### PAGE TEXT
Cashierless stores are fast becoming a reality, thanks to Amazon’s aggressive expansion of  its Amazon Go chain and an emergent class of startups looking to nab a slice of the nascent sector. It’s a win-win for retailers: With a checkout-free arrangement, customers don’t have to contend with lines or self-checkout machines, and stores save substantial overhead in payroll — theoretically, at least.
One of the space’s newest entrants is Grabango, a Silicon Valley startup founded by Pandora Radio cofounder and chief technology officer Will Glaser. Since its incorporation three years ago, Grabango has amassed 17 patents related to checkout-free technologies and signed on four U.S. clients that it claims serve over 600 million shoppers per year.
The early momentum has investors impressed. Grabango today announced that it has raised $12 million in a Series A funding round led by Propel Venture Partners, with participation from Ridge Ventures, Abstract Ventures, Commerce Ventures, and Founders Fund. This brings the 37-person company’s total raised to $18 million and will see Ryan Gilbert, general partner at Propel, join the board of directors.
Glaser, who serves as CEO, told VentureBeat that the cash infusion would fuel product development and Grabango’s expansion to new client stores.
“Our goal is to forever change the way people interact with things,” Glaser said. “We don’t want to be the center of attention, but rather for our systems to work so smoothly in the background they are completely taken for granted.”
Grabango isn’t the only company that’s working on frictionless shopping experiences. In June, Japanese telecom company NTT East teamed up with startup Earth Eyes to create AI Guardsman, which attempts to prevent shoplifting by scanning camera feeds for suspicious activity. In November, Intel and Tencent took the wraps off a pair of artificially intelligent (AI) products for retail that can track customers and perform complex object detection.
But, according to Glaser, Grabango’s product is much more scalable than many of its competitors’ offerings. It’s designed to work in stores with more than 100,000 square feet of floor space, he said, and to track hundreds of shoppers at once. (Current store deployments range from 2,000 to 50,000 square feet.) Moreover, the system can keep tabs on “hundreds of thousands” of SKUs, obviating the need for store employees to manually inventory store stock, and it integrates with existing point-of-sales systems and store operations platforms.

### DATA EXCERPT
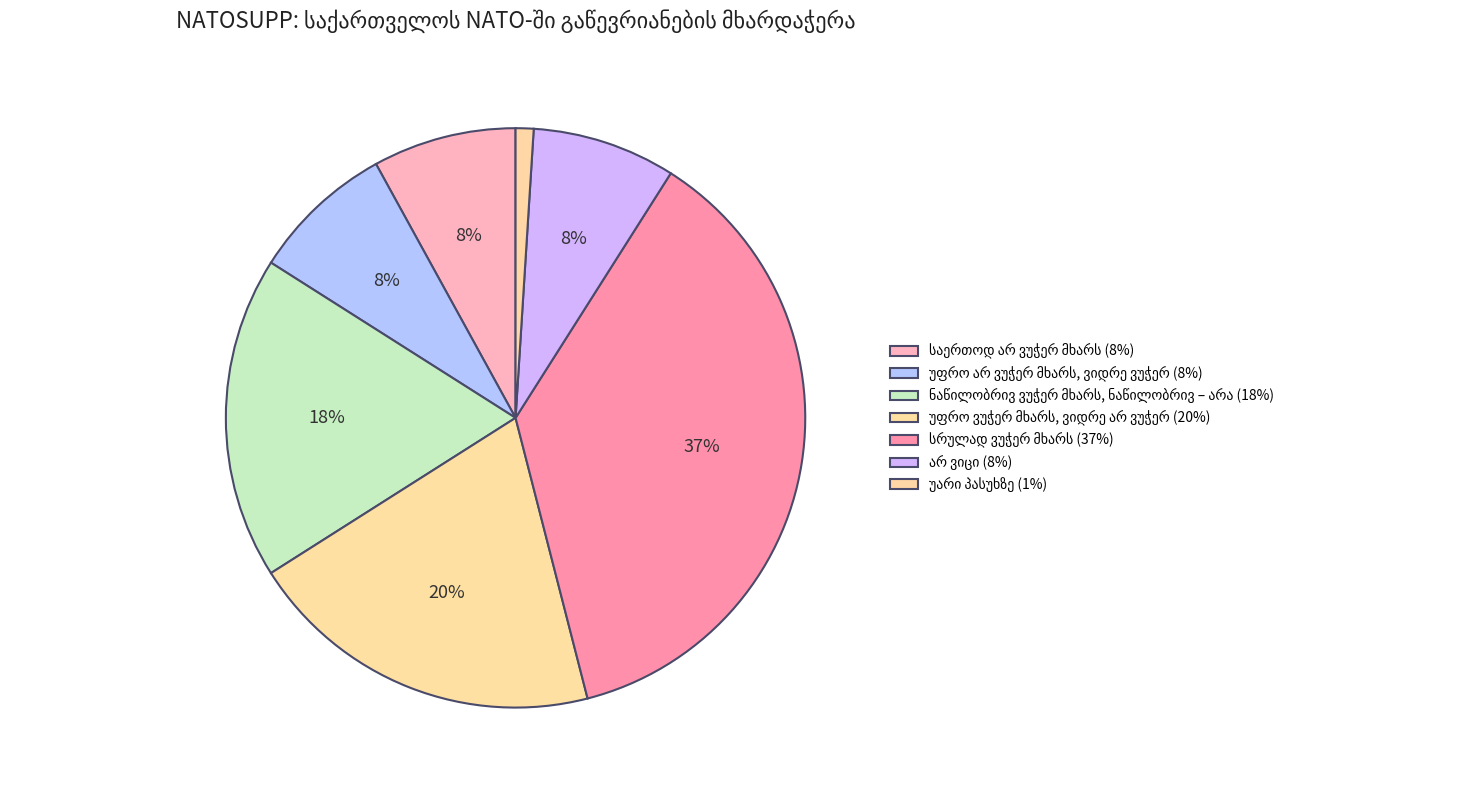

Count the number of slices in the pie.

7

### WRITTEN TASK 1
List every firm that the Grabango article names as taking part in the company's Series A funding round.
### WRITTEN TASK 2
Reproduce the passage of the Grabango article starting at "Grabango isn’t the" and ending at "complex object detection.".

### EXERCISE RESULT 1
Propel Venture Partners, Ridge Ventures, Abstract Ventures, Commerce Ventures, Founders Fund

### EXERCISE RESULT 2
Grabango isn’t the only company that’s working on frictionless shopping experiences. In June, Japanese telecom company NTT East teamed up with startup Earth Eyes to create AI Guardsman, which attempts to prevent shoplifting by scanning camera feeds for suspicious activity. In November, Intel and Tencent took the wraps off a pair of artificially intelligent (AI) products for retail that can track customers and perform complex object detection.